[Start of Attachment]

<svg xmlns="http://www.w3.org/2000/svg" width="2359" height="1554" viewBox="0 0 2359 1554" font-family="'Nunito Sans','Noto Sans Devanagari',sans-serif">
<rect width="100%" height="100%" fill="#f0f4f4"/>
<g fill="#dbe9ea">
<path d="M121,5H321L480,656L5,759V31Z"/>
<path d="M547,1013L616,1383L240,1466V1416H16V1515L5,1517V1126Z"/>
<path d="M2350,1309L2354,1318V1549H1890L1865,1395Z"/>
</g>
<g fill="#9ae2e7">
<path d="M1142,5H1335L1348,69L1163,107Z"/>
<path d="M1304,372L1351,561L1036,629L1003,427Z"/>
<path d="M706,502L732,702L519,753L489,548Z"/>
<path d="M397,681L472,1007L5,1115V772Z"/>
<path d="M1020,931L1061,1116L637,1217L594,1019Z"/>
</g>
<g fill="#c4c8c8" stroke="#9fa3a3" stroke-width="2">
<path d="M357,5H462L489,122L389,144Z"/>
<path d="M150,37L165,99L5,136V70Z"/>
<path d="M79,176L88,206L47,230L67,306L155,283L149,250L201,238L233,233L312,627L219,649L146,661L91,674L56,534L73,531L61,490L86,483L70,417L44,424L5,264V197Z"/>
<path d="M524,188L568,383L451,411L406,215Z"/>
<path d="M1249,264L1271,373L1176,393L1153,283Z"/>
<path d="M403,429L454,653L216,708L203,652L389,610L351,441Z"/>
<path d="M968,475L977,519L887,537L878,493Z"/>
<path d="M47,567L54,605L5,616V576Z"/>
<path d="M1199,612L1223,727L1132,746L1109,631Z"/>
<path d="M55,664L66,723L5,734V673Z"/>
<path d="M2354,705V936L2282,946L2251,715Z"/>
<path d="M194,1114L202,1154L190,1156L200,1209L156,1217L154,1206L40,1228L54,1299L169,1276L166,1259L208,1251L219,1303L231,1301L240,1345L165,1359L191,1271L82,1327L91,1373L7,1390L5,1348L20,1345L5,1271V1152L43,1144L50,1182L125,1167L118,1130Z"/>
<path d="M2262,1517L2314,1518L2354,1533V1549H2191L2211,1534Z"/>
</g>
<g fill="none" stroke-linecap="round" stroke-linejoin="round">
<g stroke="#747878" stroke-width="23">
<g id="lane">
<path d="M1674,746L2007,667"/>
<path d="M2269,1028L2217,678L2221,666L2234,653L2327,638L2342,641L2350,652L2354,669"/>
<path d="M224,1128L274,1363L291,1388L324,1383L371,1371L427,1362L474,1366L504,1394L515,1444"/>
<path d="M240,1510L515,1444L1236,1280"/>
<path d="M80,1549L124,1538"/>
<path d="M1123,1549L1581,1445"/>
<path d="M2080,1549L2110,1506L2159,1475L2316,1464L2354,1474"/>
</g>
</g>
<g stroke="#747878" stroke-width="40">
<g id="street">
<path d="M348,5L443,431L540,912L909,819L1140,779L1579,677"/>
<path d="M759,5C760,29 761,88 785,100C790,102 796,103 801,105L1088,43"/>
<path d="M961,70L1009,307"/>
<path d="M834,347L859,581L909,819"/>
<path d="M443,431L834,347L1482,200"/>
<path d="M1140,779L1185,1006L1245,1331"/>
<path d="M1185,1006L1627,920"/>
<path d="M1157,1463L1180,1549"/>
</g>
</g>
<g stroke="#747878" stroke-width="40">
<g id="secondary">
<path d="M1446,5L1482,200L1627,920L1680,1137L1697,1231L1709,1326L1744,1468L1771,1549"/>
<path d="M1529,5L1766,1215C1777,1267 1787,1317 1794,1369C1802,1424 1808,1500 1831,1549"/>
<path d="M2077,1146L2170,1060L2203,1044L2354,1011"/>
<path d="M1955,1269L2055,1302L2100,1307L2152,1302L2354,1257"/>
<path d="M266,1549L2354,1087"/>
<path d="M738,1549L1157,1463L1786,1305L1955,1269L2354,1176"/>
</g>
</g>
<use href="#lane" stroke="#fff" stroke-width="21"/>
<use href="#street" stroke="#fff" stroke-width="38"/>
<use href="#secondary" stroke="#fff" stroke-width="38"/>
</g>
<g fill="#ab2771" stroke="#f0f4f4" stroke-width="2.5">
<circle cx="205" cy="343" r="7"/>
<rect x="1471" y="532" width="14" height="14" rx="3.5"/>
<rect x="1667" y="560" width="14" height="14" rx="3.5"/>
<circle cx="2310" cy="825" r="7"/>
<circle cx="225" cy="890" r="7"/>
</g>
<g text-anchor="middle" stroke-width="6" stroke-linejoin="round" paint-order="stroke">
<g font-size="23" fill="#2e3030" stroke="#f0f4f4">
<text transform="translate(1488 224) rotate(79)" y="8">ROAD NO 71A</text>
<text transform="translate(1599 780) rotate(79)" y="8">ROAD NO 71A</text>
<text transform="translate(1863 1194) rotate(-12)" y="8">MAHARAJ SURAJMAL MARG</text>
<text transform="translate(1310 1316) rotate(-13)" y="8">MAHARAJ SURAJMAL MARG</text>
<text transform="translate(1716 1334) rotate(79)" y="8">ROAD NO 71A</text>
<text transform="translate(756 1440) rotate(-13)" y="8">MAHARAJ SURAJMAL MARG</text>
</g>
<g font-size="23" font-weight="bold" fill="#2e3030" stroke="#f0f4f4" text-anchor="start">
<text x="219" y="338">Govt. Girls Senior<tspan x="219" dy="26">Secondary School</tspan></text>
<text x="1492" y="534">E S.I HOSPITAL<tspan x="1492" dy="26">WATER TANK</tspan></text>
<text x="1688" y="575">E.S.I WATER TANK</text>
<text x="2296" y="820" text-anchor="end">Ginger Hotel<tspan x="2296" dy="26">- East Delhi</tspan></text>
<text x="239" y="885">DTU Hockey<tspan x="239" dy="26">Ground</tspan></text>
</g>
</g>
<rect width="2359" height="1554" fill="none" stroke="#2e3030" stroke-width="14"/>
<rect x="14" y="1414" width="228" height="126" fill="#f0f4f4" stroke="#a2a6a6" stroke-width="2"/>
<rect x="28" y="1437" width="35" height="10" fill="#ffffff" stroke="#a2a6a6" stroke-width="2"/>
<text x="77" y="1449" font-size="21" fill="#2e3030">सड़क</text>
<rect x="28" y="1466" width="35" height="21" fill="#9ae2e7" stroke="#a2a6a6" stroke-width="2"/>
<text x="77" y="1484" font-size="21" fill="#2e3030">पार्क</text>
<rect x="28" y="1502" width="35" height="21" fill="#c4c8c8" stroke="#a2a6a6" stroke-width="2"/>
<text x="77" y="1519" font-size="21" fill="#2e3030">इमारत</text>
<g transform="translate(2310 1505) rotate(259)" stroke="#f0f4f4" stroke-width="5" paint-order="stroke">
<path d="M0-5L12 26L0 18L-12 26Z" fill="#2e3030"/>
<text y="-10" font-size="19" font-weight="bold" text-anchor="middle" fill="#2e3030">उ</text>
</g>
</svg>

[End of Attachment]

Task prompt =
Line by line, output the data precisely as shown above.

Response to this task =
<svg xmlns="http://www.w3.org/2000/svg" width="2359" height="1554" viewBox="0 0 2359 1554" font-family="'Nunito Sans','Noto Sans Devanagari',sans-serif">
<rect width="100%" height="100%" fill="#f0f4f4"/>
<g fill="#dbe9ea">
<path d="M121,5H321L480,656L5,759V31Z"/>
<path d="M547,1013L616,1383L240,1466V1416H16V1515L5,1517V1126Z"/>
<path d="M2350,1309L2354,1318V1549H1890L1865,1395Z"/>
</g>
<g fill="#9ae2e7">
<path d="M1142,5H1335L1348,69L1163,107Z"/>
<path d="M1304,372L1351,561L1036,629L1003,427Z"/>
<path d="M706,502L732,702L519,753L489,548Z"/>
<path d="M397,681L472,1007L5,1115V772Z"/>
<path d="M1020,931L1061,1116L637,1217L594,1019Z"/>
</g>
<g fill="#c4c8c8" stroke="#9fa3a3" stroke-width="2">
<path d="M357,5H462L489,122L389,144Z"/>
<path d="M150,37L165,99L5,136V70Z"/>
<path d="M79,176L88,206L47,230L67,306L155,283L149,250L201,238L233,233L312,627L219,649L146,661L91,674L56,534L73,531L61,490L86,483L70,417L44,424L5,264V197Z"/>
<path d="M524,188L568,383L451,411L406,215Z"/>
<path d="M1249,264L1271,373L1176,393L1153,283Z"/>
<path d="M403,429L454,653L216,708L203,652L389,610L351,441Z"/>
<path d="M968,475L977,519L887,537L878,493Z"/>
<path d="M47,567L54,605L5,616V576Z"/>
<path d="M1199,612L1223,727L1132,746L1109,631Z"/>
<path d="M55,664L66,723L5,734V673Z"/>
<path d="M2354,705V936L2282,946L2251,715Z"/>
<path d="M194,1114L202,1154L190,1156L200,1209L156,1217L154,1206L40,1228L54,1299L169,1276L166,1259L208,1251L219,1303L231,1301L240,1345L165,1359L191,1271L82,1327L91,1373L7,1390L5,1348L20,1345L5,1271V1152L43,1144L50,1182L125,1167L118,1130Z"/>
<path d="M2262,1517L2314,1518L2354,1533V1549H2191L2211,1534Z"/>
</g>
<g fill="none" stroke-linecap="round" stroke-linejoin="round">
<g stroke="#747878" stroke-width="23">
<g id="lane">
<path d="M1674,746L2007,667"/>
<path d="M2269,1028L2217,678L2221,666L2234,653L2327,638L2342,641L2350,652L2354,669"/>
<path d="M224,1128L274,1363L291,1388L324,1383L371,1371L427,1362L474,1366L504,1394L515,1444"/>
<path d="M240,1510L515,1444L1236,1280"/>
<path d="M80,1549L124,1538"/>
<path d="M1123,1549L1581,1445"/>
<path d="M2080,1549L2110,1506L2159,1475L2316,1464L2354,1474"/>
</g>
</g>
<g stroke="#747878" stroke-width="40">
<g id="street">
<path d="M348,5L443,431L540,912L909,819L1140,779L1579,677"/>
<path d="M759,5C760,29 761,88 785,100C790,102 796,103 801,105L1088,43"/>
<path d="M961,70L1009,307"/>
<path d="M834,347L859,581L909,819"/>
<path d="M443,431L834,347L1482,200"/>
<path d="M1140,779L1185,1006L1245,1331"/>
<path d="M1185,1006L1627,920"/>
<path d="M1157,1463L1180,1549"/>
</g>
</g>
<g stroke="#747878" stroke-width="40">
<g id="secondary">
<path d="M1446,5L1482,200L1627,920L1680,1137L1697,1231L1709,1326L1744,1468L1771,1549"/>
<path d="M1529,5L1766,1215C1777,1267 1787,1317 1794,1369C1802,1424 1808,1500 1831,1549"/>
<path d="M2077,1146L2170,1060L2203,1044L2354,1011"/>
<path d="M1955,1269L2055,1302L2100,1307L2152,1302L2354,1257"/>
<path d="M266,1549L2354,1087"/>
<path d="M738,1549L1157,1463L1786,1305L1955,1269L2354,1176"/>
</g>
</g>
<use href="#lane" stroke="#fff" stroke-width="21"/>
<use href="#street" stroke="#fff" stroke-width="38"/>
<use href="#secondary" stroke="#fff" stroke-width="38"/>
</g>
<g fill="#ab2771" stroke="#f0f4f4" stroke-width="2.5">
<circle cx="205" cy="343" r="7"/>
<rect x="1471" y="532" width="14" height="14" rx="3.5"/>
<rect x="1667" y="560" width="14" height="14" rx="3.5"/>
<circle cx="2310" cy="825" r="7"/>
<circle cx="225" cy="890" r="7"/>
</g>
<g text-anchor="middle" stroke-width="6" stroke-linejoin="round" paint-order="stroke">
<g font-size="23" fill="#2e3030" stroke="#f0f4f4">
<text transform="translate(1488 224) rotate(79)" y="8">ROAD NO 71A</text>
<text transform="translate(1599 780) rotate(79)" y="8">ROAD NO 71A</text>
<text transform="translate(1863 1194) rotate(-12)" y="8">MAHARAJ SURAJMAL MARG</text>
<text transform="translate(1310 1316) rotate(-13)" y="8">MAHARAJ SURAJMAL MARG</text>
<text transform="translate(1716 1334) rotate(79)" y="8">ROAD NO 71A</text>
<text transform="translate(756 1440) rotate(-13)" y="8">MAHARAJ SURAJMAL MARG</text>
</g>
<g font-size="23" font-weight="bold" fill="#2e3030" stroke="#f0f4f4" text-anchor="start">
<text x="219" y="338">Govt. Girls Senior<tspan x="219" dy="26">Secondary School</tspan></text>
<text x="1492" y="534">E S.I HOSPITAL<tspan x="1492" dy="26">WATER TANK</tspan></text>
<text x="1688" y="575">E.S.I WATER TANK</text>
<text x="2296" y="820" text-anchor="end">Ginger Hotel<tspan x="2296" dy="26">- East Delhi</tspan></text>
<text x="239" y="885">DTU Hockey<tspan x="239" dy="26">Ground</tspan></text>
</g>
</g>
<rect width="2359" height="1554" fill="none" stroke="#2e3030" stroke-width="14"/>
<rect x="14" y="1414" width="228" height="126" fill="#f0f4f4" stroke="#a2a6a6" stroke-width="2"/>
<rect x="28" y="1437" width="35" height="10" fill="#ffffff" stroke="#a2a6a6" stroke-width="2"/>
<text x="77" y="1449" font-size="21" fill="#2e3030">सड़क</text>
<rect x="28" y="1466" width="35" height="21" fill="#9ae2e7" stroke="#a2a6a6" stroke-width="2"/>
<text x="77" y="1484" font-size="21" fill="#2e3030">पार्क</text>
<rect x="28" y="1502" width="35" height="21" fill="#c4c8c8" stroke="#a2a6a6" stroke-width="2"/>
<text x="77" y="1519" font-size="21" fill="#2e3030">इमारत</text>
<g transform="translate(2310 1505) rotate(259)" stroke="#f0f4f4" stroke-width="5" paint-order="stroke">
<path d="M0-5L12 26L0 18L-12 26Z" fill="#2e3030"/>
<text y="-10" font-size="19" font-weight="bold" text-anchor="middle" fill="#2e3030">उ</text>
</g>
</svg>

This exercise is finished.